LARGO - The latest shenanigans in Largo's city hall make one point clear - don't fool with the operations of the city's part time lawyer.
Patrick Bennett, the city's risk manager, found that out and also found himself out of a job.
His job ended November 9, two weeks before the date guessed at by the county's only daily newspaper which serves as a mouthpiece for the Largo city manager's office and winds up printing what it is told.
A different story emerges from the protagonist of the story.
The day before he was fired, Bennett, who was hired by the city in October, 2005, had a highly positive job performance review.
Such jack legged events are not uncommon in Largo where smoke and mirrors, duplicity and now you see it now you don't dipsy-doodles are part of the show.

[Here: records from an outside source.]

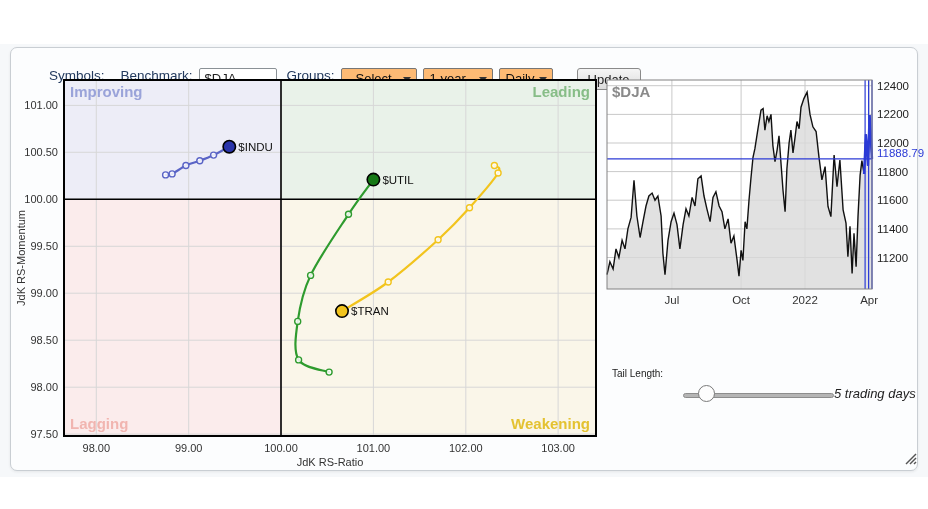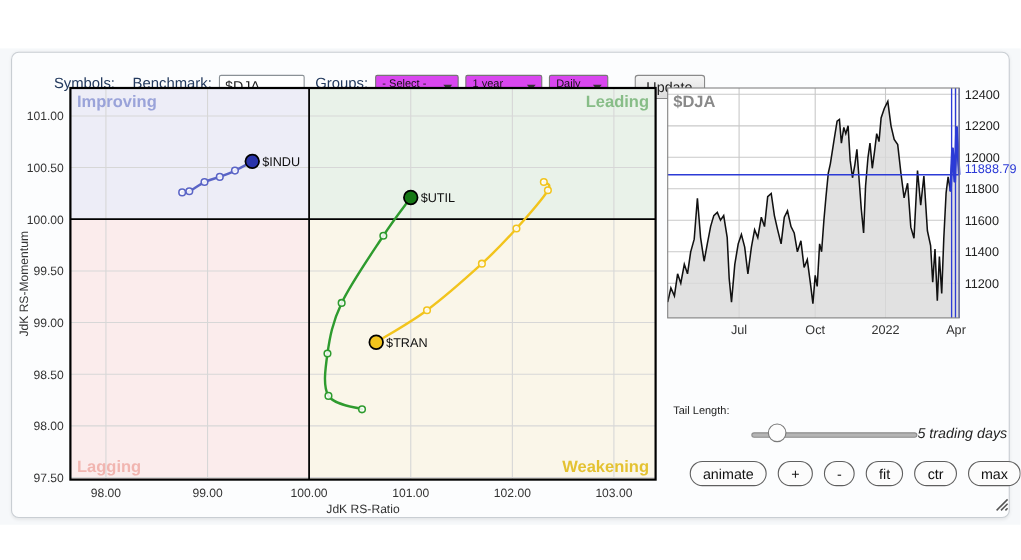--- a/index.html
+++ b/index.html
@@ -18,21 +18,21 @@
     box-shadow:0 1px 3px rgba(0,0,0,.07); }
 
   .toolbar { position:absolute; left:0; top:20px; width:100%; height:24px;
     display:flex; padding-left:38px; }
   .tb-label { font-size:13.5px; color:#233a5e; margin-right:6px; white-space:nowrap; }
   .tb-input { height:21px; border:1px solid #8a9196; border-radius:2px; background:#fff;
     font-family:"Liberation Sans",sans-serif; font-size:13px; color:#222; padding:0 5px; }
   #symbols-input { width:278px; }
   #benchmark-input { width:78px; margin-right:10px; }
   .tb-select { position:relative; height:21px; border:1px solid #767676; border-radius:2px;
-    background:#d946ef; font-size:10px; color:#111; padding:2px 18px 0 6px; margin-right:6px;
+    background:#fdba74; font-size:13px; color:#111; padding:2px 18px 0 6px; margin-right:6px;
     white-space:nowrap; cursor:default; }
   .caret { position:absolute; right:5px; top:8px; width:0; height:0;
     border-left:4px solid transparent; border-right:4px solid transparent; border-top:5px solid #333; }
   .update-btn { height:22px; margin-left:18px; padding:0 10px; font-family:"Liberation Sans",sans-serif;
     font-size:13px; color:#222; background:linear-gradient(#f5f5f5,#dcdcdc);
     border:1px solid #8a8a8a; border-radius:3px; cursor:pointer; }
 
   #rrg-svg  { position:absolute; left:0;  top:28px; }
   #price-svg{ position:absolute; left:590px; top:28px; overflow:visible; }
   svg text { font-family:"Liberation Sans", sans-serif; }
@@ -207,28 +207,20 @@
           <text x="268.1" y="228" text-anchor="middle">Apr</text>
         </g>
         <text x="11" y="21" font-size="15" font-weight="bold" fill="#8a8a8a">$DJA</text>
       </svg>
 
     <div class="tail-row-label">Tail Length:</div>
     <div class="slider-track"></div>
     <div class="slider-handle"></div>
     <div class="tail-row-value">5 trading days</div>
 
-    <div class="btn-row">
-      <button class="pill-btn">animate</button>
-      <button class="pill-btn">+</button>
-      <button class="pill-btn">-</button>
-      <button class="pill-btn">fit</button>
-      <button class="pill-btn">ctr</button>
-      <button class="pill-btn">max</button>
-    </div>
 
     <svg class="resize-handle" viewBox="0 0 18 18">
       <g stroke="#555" stroke-width="1.4">
         <line x1="16" y1="6" x2="6" y2="16"></line>
         <line x1="16" y1="10" x2="10" y2="16"></line>
         <line x1="16" y1="14" x2="14" y2="16"></line>
       </g>
     </svg>
 
   </div>

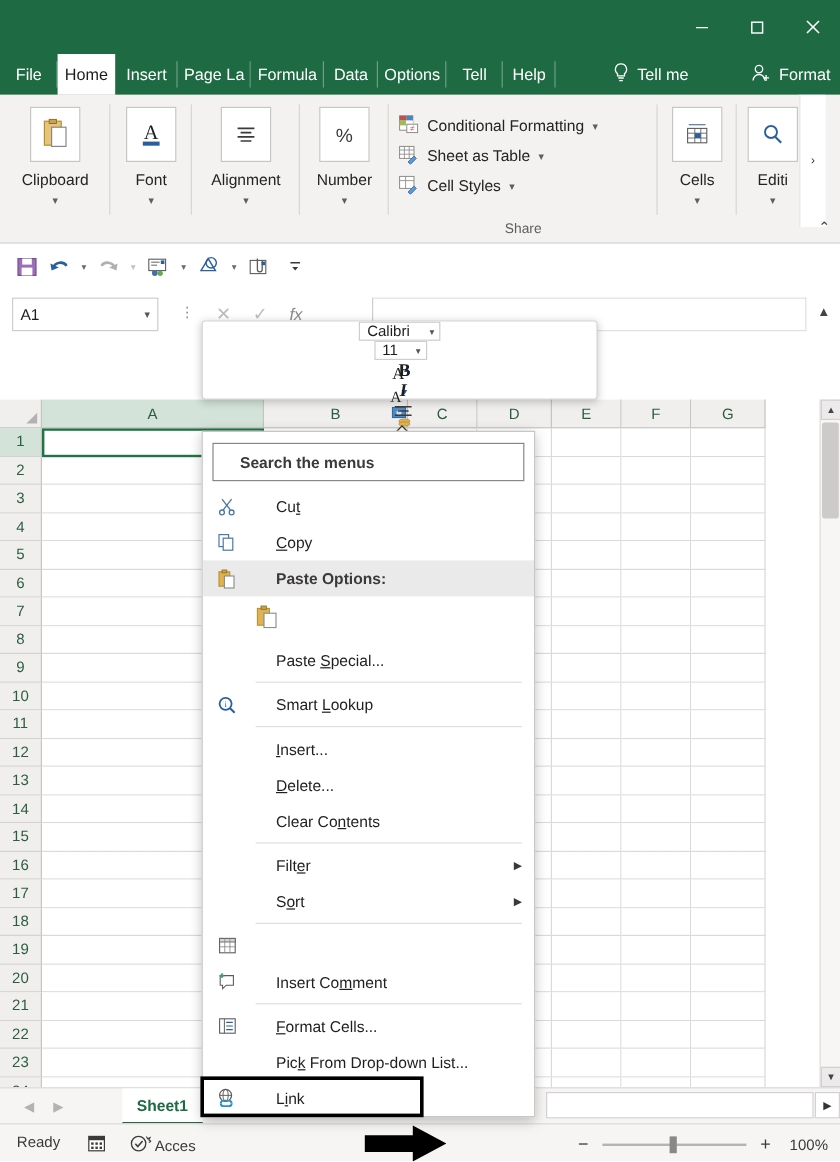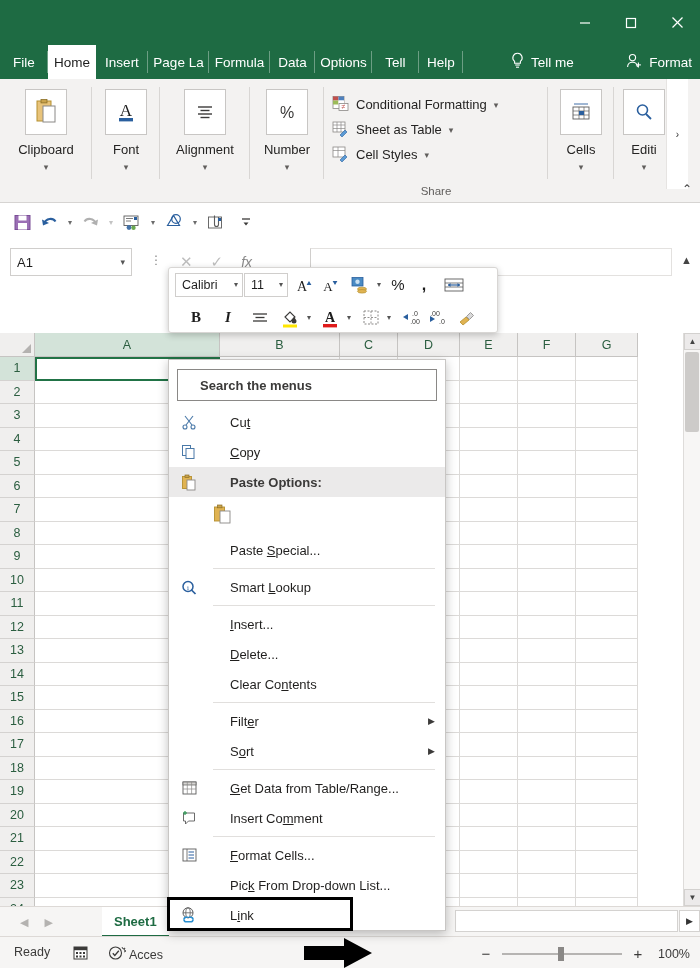--- a/index.html
+++ b/index.html
@@ -121,21 +121,21 @@
   }
   .fexpand{ position:absolute; right:8px; top:14px; font-size:11px; color:#444; }
 
   
   .minitb{
     position:absolute; left:168px; top:267px; width:330px; height:66px;
     background:#ffffff; border:1px solid #d8d6d4; border-radius:3px;
     box-shadow:0 2px 7px rgba(0,0,0,0.22);
     z-index:40;
   }
-  .mt-row{ display:flex; align-items:center; height:33px; padding:0 6px; }
+  .mt-row{ display:flex; align-items:center; height:33px; padding:0 6px;flex-direction:column; }
   .mt-combo{
     height:24px; border:1px solid #d0cecc; display:flex; align-items:center;
     padding:0 4px 0 6px; font-size:12.5px; color:#1d1d1d; background:#fff;
   }
   .mt-combo .cc{ margin-left:auto; font-size:8px; color:#555; padding-left:6px; }
   .mt-btn{
     width:26px; height:26px; display:flex; align-items:center; justify-content:center;
     font-size:14px; color:#1d1d1d;
   }
   .mt-chev{ font-size:8px; color:#555; width:12px; text-align:center; }
@@ -1032,21 +1032,20 @@
   <div class="mi">
     <span class="micon">
       <svg width="17" height="16" viewBox="0 0 17 16">
           <rect x="2" y="2" width="13" height="12" fill="#fff" stroke="#5b5b5b" stroke-width="0.9"></rect>
           <rect x="2" y="2" width="13" height="3" fill="#d6d4d2" stroke="#5b5b5b" stroke-width="0.7"></rect>
           <line x1="2" y1="9" x2="15" y2="9" stroke="#8a8886" stroke-width="0.7"></line>
           <line x1="6.3" y1="2" x2="6.3" y2="14" stroke="#8a8886" stroke-width="0.7"></line>
           <line x1="10.6" y1="2" x2="10.6" y2="14" stroke="#8a8886" stroke-width="0.7"></line>
         </svg>
     </span>
-    <span class="mlabel"><span class="u">G</span>et Data from Table/Ran<span class="u">g</span>e...</span>
   </div>
 
   <div class="mi">
     <span class="micon">
       <svg width="17" height="16" viewBox="0 0 17 16">
           <path d="M2.5 3h11v8h-6l-3 3v-3h-2z" fill="#fff" stroke="#5b5b5b" stroke-width="0.9"></path>
           <line x1="4" y1="1" x2="4" y2="5" stroke="#3a9d5d" stroke-width="1.3"></line>
           <line x1="2" y1="3" x2="6" y2="3" stroke="#3a9d5d" stroke-width="1.3"></line>
         </svg>
     </span>

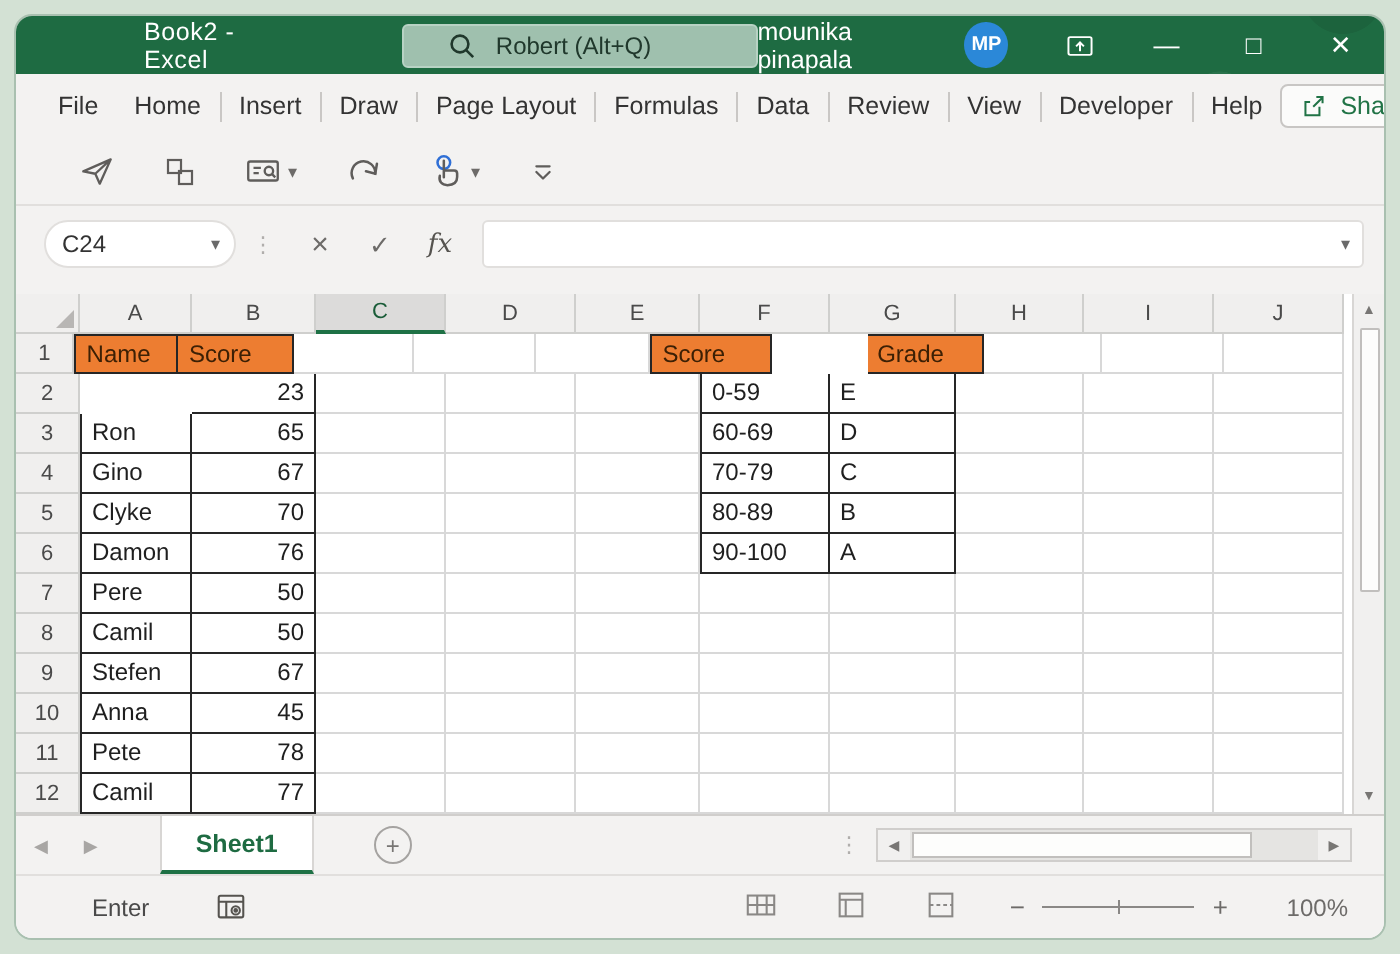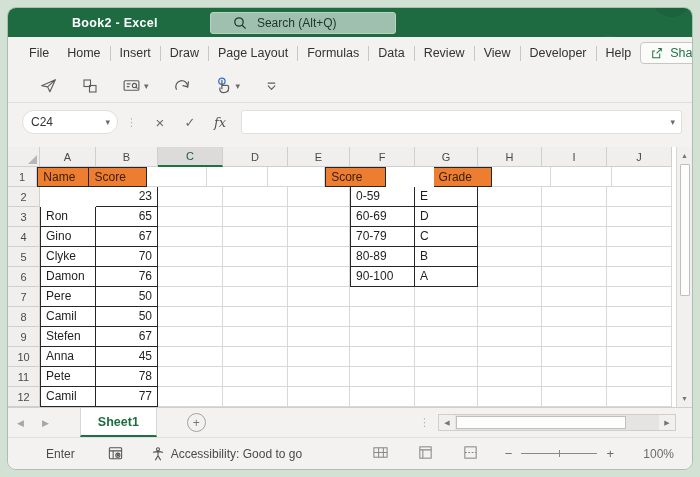--- a/index.html
+++ b/index.html
@@ -6,21 +6,21 @@
   html,body { width:700px; height:477px; }
   body { background:#d3e1d4; font-family:"Liberation Sans", sans-serif; position:relative; overflow:hidden; }
 
   .window { position:absolute; inset:7px; background:#f3f2f1; border-radius:9px;
             border:1px solid #a9c0b0; overflow:hidden; display:flex; flex-direction:column; }
 
   
   .titlebar { height:29px; flex:0 0 29px; background:#1e6b42; display:flex; align-items:center; color:#fff;
               background-image: radial-gradient(circle 26px at 88% 150%, rgba(255,255,255,.05) 60%, transparent 61%),
                                 radial-gradient(circle 34px at 97% -40%, rgba(0,0,0,.08) 60%, transparent 61%); }
-  .tb-title { margin-left:64px; font-size:12.5px; letter-spacing:.3px;font-weight:bold; }
+  .tb-title { margin-left:64px; font-size:12.5px; letter-spacing:.3px; }
   .tb-search { margin-left:52px; width:186px; height:22px; background:#9fc0ae; border:1px solid #b8d2c4;
                border-radius:3px; display:flex; align-items:center; gap:10px; padding-left:22px;
                color:#20382c; font-size:12px; cursor:pointer; }
   .tb-right { margin-left:auto; display:flex; align-items:center; height:100%; }
   .tb-user { font-size:12.5px; margin-right:11px; }
   .tb-avatar { width:23px; height:23px; border-radius:50%; background:#2b88d8; color:#fff; font-size:10px;
                font-weight:bold; display:flex; align-items:center; justify-content:center; margin-right:14px; }
   .tb-btn { width:46px; height:100%; display:flex; align-items:center; justify-content:center;
             font-size:13px; color:#fff; cursor:pointer; }
 
@@ -118,21 +118,34 @@
 
 <div class="window">
 
   <div class="titlebar">
     <div class="tb-title">Book2 - Excel</div>
     <div class="tb-search">
       <svg width="14" height="14" viewBox="0 0 14 14" fill="none" stroke="#20382c" stroke-width="1.3">
           <circle cx="6" cy="6" r="4.2"></circle>
           <path d="M9.2 9.2 L12.6 12.6"></path>
         </svg>
-      <span>Search (Alt+Q)</span>
+      <span>Robert (Alt+Q)</span>
+    </div>
+    <div class="tb-right">
+      <span class="tb-user">mounika pinapala</span>
+      <span class="tb-avatar">MP</span>
+      <span class="tb-btn">
+        <svg width="16" height="16" viewBox="0 0 18 18" fill="none" stroke="#fff" stroke-width="1.1">
+            <rect x="2.5" y="4" width="13" height="10" rx="1"></rect>
+            <path d="M9 12 V7.2 M6.8 9.2 L9 7 l2.2 2.2"></path>
+          </svg>
+      </span>
+      <span class="tb-btn">—</span>
+      <span class="tb-btn">□</span>
+      <span class="tb-btn">✕</span>
     </div>
   </div>
 
   <div class="menubar">
     <div class="menu-items">
         <span class="menu-tab">File</span>
         <span class="menu-tab">Home</span>
         <span class="menu-sep"></span>
         <span class="menu-tab">Insert</span>
         <span class="menu-sep"></span>
@@ -421,27 +434,20 @@
 
   <div class="statusbar">
     <span class="st-mode">Enter</span>
     <span class="st-item">
       <svg width="17" height="17" viewBox="0 0 18 18" fill="none" stroke="#55534f" stroke-width="1.1">
           <rect x="2.5" y="3" width="13" height="11.5" rx="1"></rect>
           <path d="M2.5 6.2 H15.5 M6.5 6.2 V14.5"></path>
           <circle cx="11.5" cy="10.8" r="2.2"></circle>
           <circle cx="11.5" cy="10.8" r=".7" fill="#55534f"></circle>
         </svg>
-    </span>
-    <span class="st-item">
-      <svg width="16" height="16" viewBox="0 0 18 18" fill="none" stroke="#55534f" stroke-width="1.2" stroke-linecap="round">
-          <circle cx="9" cy="3.6" r="1.7"></circle>
-          <path d="M3.8 7 C6.2 6.1 11.8 6.1 14.2 7 M9 6.6 V11 M9 11 L6.2 15.6 M9 11 L11.8 15.6"></path>
-        </svg>
-      <span>Accessibility: Good to go</span>
     </span>
     <div class="st-right">
       <div class="st-views">
         <span class="st-view">
           <svg width="17" height="17" viewBox="0 0 18 18" fill="none" stroke="#8a8886" stroke-width="1.1">
               <rect x="2" y="4" width="14" height="10"></rect>
               <path d="M2 9 h14 M7 4 v10 M12 4 v10"></path>
             </svg>
         </span>
         <span class="st-view">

All the turmoil that was going on for the past several weeks was confined "within the palace." As one official said, in light of Bennett's firing when it came to public attention, "It's always nice to open the paper and find out what our city manager is up to. Mr. Bennett seems to have quite a knowledge of the 'atmosphere' around city hall. Wonder if he will show up at (commission) meetings to share his knowledge? Wouldn't that be fun?"
Let Bennett tell how events unfolded -
Shortly after he was hired Bennett was asked to look at the city's legal bills. He says he checked them over and raised a few casual and innocuous questions.
Bad move, apparently, because this was the beginning of the end for Bennett, when one looks back and reviews the events that subsequently unfolded.
Those questions stirred up a hornet's nest called Alan Zimmett, the city's part time lawyer who is paid more than $2,000 a week and whose law firm is shoveled any legal business concerning Largo that Zimmet can provide.
Bennett's questions apparently hit a tender and sore spot because they immediately triggered a meeting with Zimmet, Bennett and Bennett's immediate superior, Susan Sinz, who is in charge of the city Human Relations Department.
Why Bennett comes under her is another mystery in the byzantine doings of Largo City Hall.
At the meeting, Bennett says Zimmett asked, "What's the matter? Aren't we on the same team?"
That was the first of several meetings concerning Zimmett and at which Zimmett always appeared grim and upset, Bennett says.
"I couldn't believe what was happening," Bennett says.
Bennett indicated early this year that he was going to resign. But he got a call from Stanton. "It was at the time Stanton had that injury from participating in a police exercise," Bennett says. Stanton persuaded him to stay on the job.
But the smouldering animosity on Zimmet's part continued, Bennett says.
Then came the proximate cause that led to Bennett's firing.
Questions of how city property was valued for insurance purposes was raised by John Atanasio, a citizen who plays a watchdog role. (Atanasio was described erroneously in a BP report as a "political activist.")
Insurance and valuations were in Bennett's bailiwick, but a discussion of the problem led Stanton to assign his brand new assistant, Jonathan Evans, to work on the numbers and their revision.
A review by Evans indicated that a lower insurance premium might be in order, but Bennett explained hall that there were more complications than just demanding lower rates.
He said he outlined the situation in an e-mail to Evans. "I copied Susan (Sinz) in on the e-mail and she said it was an excellent presentation."
Stanton replied to this e-mail, Bennett says in words that startled him. He wrote, "Patrick, the real question is why is Jonathan Evans doing the work you should have done?"
Of course this was as disingenuous as could possibly be, because it was Stanton himself who had put Evans to work doing the job Stanton was now raising a question about.
On November 9, Bennett says he was to see Zimmett in an office at city hall adjacent to Stanton's office.
"I had to wait to see Zimmet, and stood in the doorway of Stanton's office. He was sitting at the conference table. When he noticed me, he said, 'See Susan. There are consequences.' I said, 'What?' He repeated the same thing twice more," Bennett says.
Bennett says he then said, "Are you telling me I'm through?"
Stanton answered, "Yes," Bennett says.
"I then shook his hand and said, 'Steve, you would do well to surround yourself with people who tell you what they really think."
The next day, November 10, Bennett says he met with Sinz at lunch and she asked him what it would take to have him stay. He said he told her that he either wanted his job back or a $20,000 severance package.
But on the following Monday, November 13, he said Sinz called him and said that while one week's pay for each year of employment was standard, the city was offering him $5,000.
His response, Bennett says, was that he rejected the $5,000 and "reminded her, as I had said on Friday, that the twenty thousand dollars was non-negotiatable."